All’incontro hanno preso parte rappresentanti del mondo sanitario, sportivo e dell’informazione. Tra i presenti anche il direttore del quotidiano Alto Adige, Valentino Beccari, a conferma dell’attenzione verso un tema che coinvolge non soltanto l’ambito agonistico ma anche aspetti culturali e sociali sempre più diffusi.
Sempre più spesso l’uso di sostanze dopanti non riguarda soltanto la ricerca della prestazione sportiva. Tra i fattori che incidono emergono anche pressioni sociali, aspettative personali e modelli estetici percepiti come irraggiungibili. Un fenomeno che coinvolge in particolare giovani e sportivi dilettanti, spesso esposti a informazioni non corrette diffuse attraverso social network, web e passaparola.
«Lo sport dovrebbe darci forza e farci divertire, non metterci sotto pressione», ha sottolineato Peter Brunner, assessore provinciale allo Sport.
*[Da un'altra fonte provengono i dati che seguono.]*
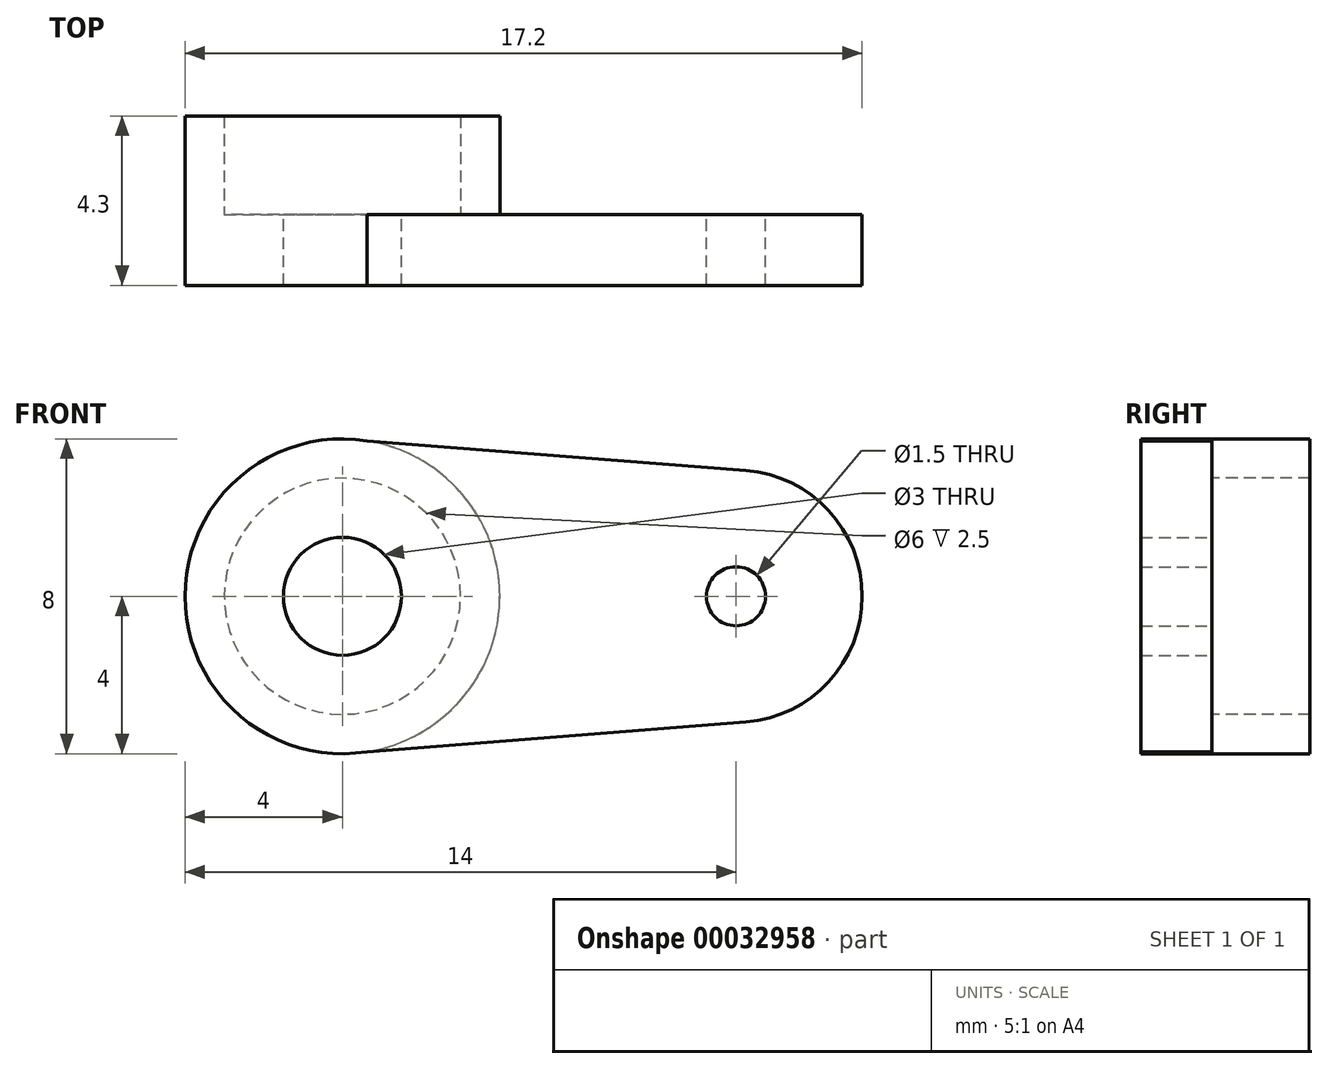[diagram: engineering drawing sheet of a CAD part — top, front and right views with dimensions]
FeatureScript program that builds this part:
annotation { "Feature Type Name" : "Feature", "Feature Type Description" : "" }
export const myFeature = defineFeature(function(context is Context, id is Id, definition is map)
    precondition{}
    {
        {
            var Q0;
            Q0=qCreatedBy(makeId("Front.planeOp"),FACE);
            var sketch = newSketch(context, id + "F0", { "sketchPlane" : qUnion([Q0])});
            skArc(sketch, "E0", {"start": v(0.62, 3.95) * mm, "mid": v(-4, 0) * mm, "end": v(0.62, -3.95) * mm});
            skLineSegment(sketch, "E1", {"start": v(0, 4) * mm, "end": v(10.25, 3.2) * mm});
            skLineSegment(sketch, "E2.MirrorCS", {"start": v(0, -4) * mm, "end": v(10.25, -3.2) * mm});
            skCircle(sketch, "E3", {"center": v(0, 0) * mm, "radius": 1.5 * mm});
            skCircle(sketch, "E4.3.0.0", {"center": v(10, 0) * mm, "radius": 0.75 * mm});
            skArc(sketch, "E5", {"start": v(10.25, -3.2) * mm, "mid": v(13.2, 0) * mm, "end": v(10.25, 3.2) * mm});
            skSolve(sketch);
        }
        {
            var Q0;
            Q0 = qSketchRegion(id + "F0", true);
            extrude(context, id + "F1", {"entities" : qUnion([Q0]), "depth" : 1.8 * mm});
        }
        {
            var Q0;
            Q0=makeQuery(id+"F1.opExtrude","CAP_FACE",FACE,{"disambiguationData":[OSD([sQuery(id+"F0.wireOp",EDGE,"E0"),sQuery(id+"F0.wireOp",EDGE,"028a310e-2503-4363-b4da-8f641bdb4973"),sQuery(id+"F0.wireOp",EDGE,"E1"),sQuery(id+"F0.wireOp",EDGE,"E2.MirrorCS"),sQuery(id+"F0.wireOp",EDGE,"E3"),sQuery(id+"F0.wireOp",EDGE,"cb723fb1-20d7-435c-80aa-65bd687a6050"),sQuery(id+"F0.wireOp",EDGE,"E4.1.0.0"),sQuery(id+"F0.wireOp",EDGE,"E4.2.0.0"),sQuery(id+"F0.wireOp",EDGE,"E4.3.0.0")])],"isStart":true});
            var sketch = newSketch(context, id + "F2", { "sketchPlane" : qUnion([Q0])});
            skCircle(sketch, "E6", {"center": v(0, 0) * mm, "radius": 4 * mm});
            skCircle(sketch, "E7", {"center": v(0, 0) * mm, "radius": 3 * mm});
            skSolve(sketch);
        }
        {
            var Q0;
            Q0 = qSketchRegion(id + "F2", true);
            extrude(context, id + "F3", {"entities" : qUnion([Q0]), "operationType" : NewBodyOperationType.ADD, "depth" : 2.5 * mm});
        }
    });
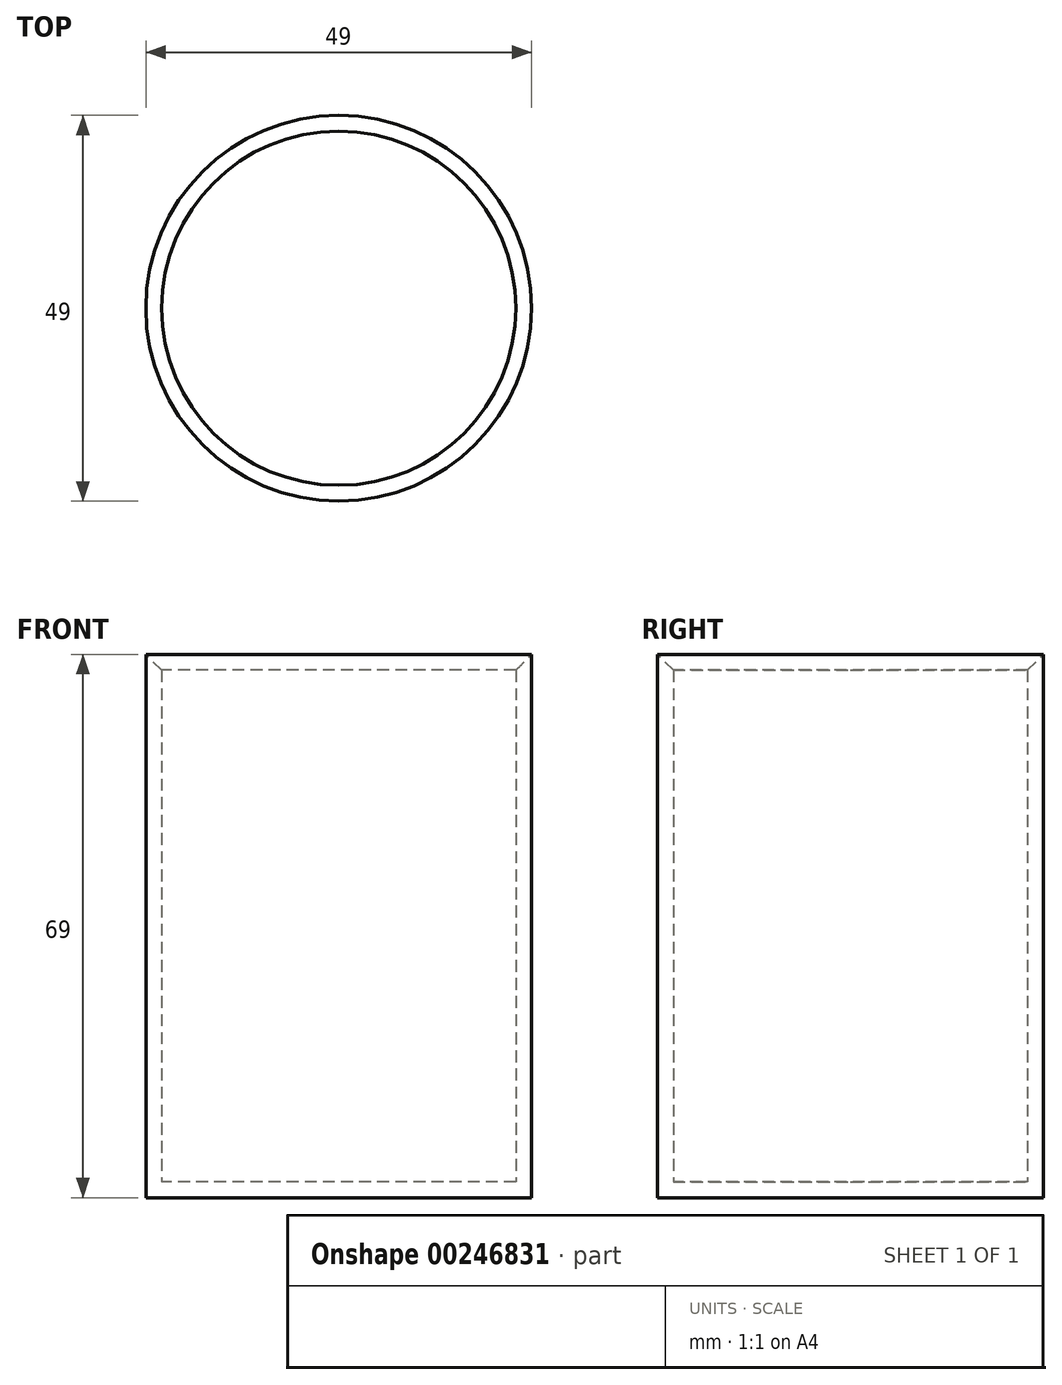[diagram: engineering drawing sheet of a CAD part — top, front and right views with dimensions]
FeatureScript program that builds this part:
annotation { "Feature Type Name" : "Feature", "Feature Type Description" : "" }
export const myFeature = defineFeature(function(context is Context, id is Id, definition is map)
    precondition{}
    {
        {
            var Q0;
            Q0=qCreatedBy(makeId("Top.planeOp"),FACE);
            var sketch = newSketch(context, id + "F0", { "sketchPlane" : qUnion([Q0])});
            skCircle(sketch, "E0", {"center": v(0, 0) * mm, "radius": 24.5 * mm});
            skSolve(sketch);
        }
        {
            var Q0;
            Q0=makeQuery(id+"F0.imprint","IMPRINT",FACE,{"disambiguationData":[TD([[makeQuery(id+"F0.imprint","IMPRINT",EDGE,{"derivedFrom":sQuery(id+"F0.wireOp",EDGE,"E0")}),1.0]])]});
            extrude(context, id + "F1", {"entities" : qUnion([Q0]), "depth" : (65 + 2 + 5) * mm});
        }
        {
            var Q0;
            Q0=makeQuery(id+"F1.opExtrude","CAP_FACE",FACE,{"disambiguationData":[OSD([sQuery(id+"F0.wireOp",EDGE,"E0")])],"isStart":false});
            shell(context, id + "F2", {"entities" : qUnion([Q0]), "thickness" : 2 * mm});
        }
        {
            var Q0;
            {var subQ0=sQuery(id+"F0.wireOp",EDGE,"E0");Q0=makeQuery(id+"F2.opShell","OFFSET_EDGE",EDGE,{"disambiguationData":[OSD([subQ0]),TDD([makeQuery(id+"F1.opExtrude","CAP_EDGE",EDGE,{"disambiguationData":[OSD([subQ0])],"isStart":false})])]});}
            chamfer(context, id + "F3", {"entities" : qUnion([Q0]), "width" : 5 * mm, "tangentPropagation" : true});
        }
    });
Anche Josef Widmann, direttore sanitario dell’Azienda sanitaria, ha richiamato l’attenzione sui rischi per la salute: «Molte persone non sanno cosa assumono e possono andare incontro a problemi molto seri». Tra gli obiettivi del progetto ci sono formazione, informazione e prevenzione per promuovere uno sport più consapevole e responsabile.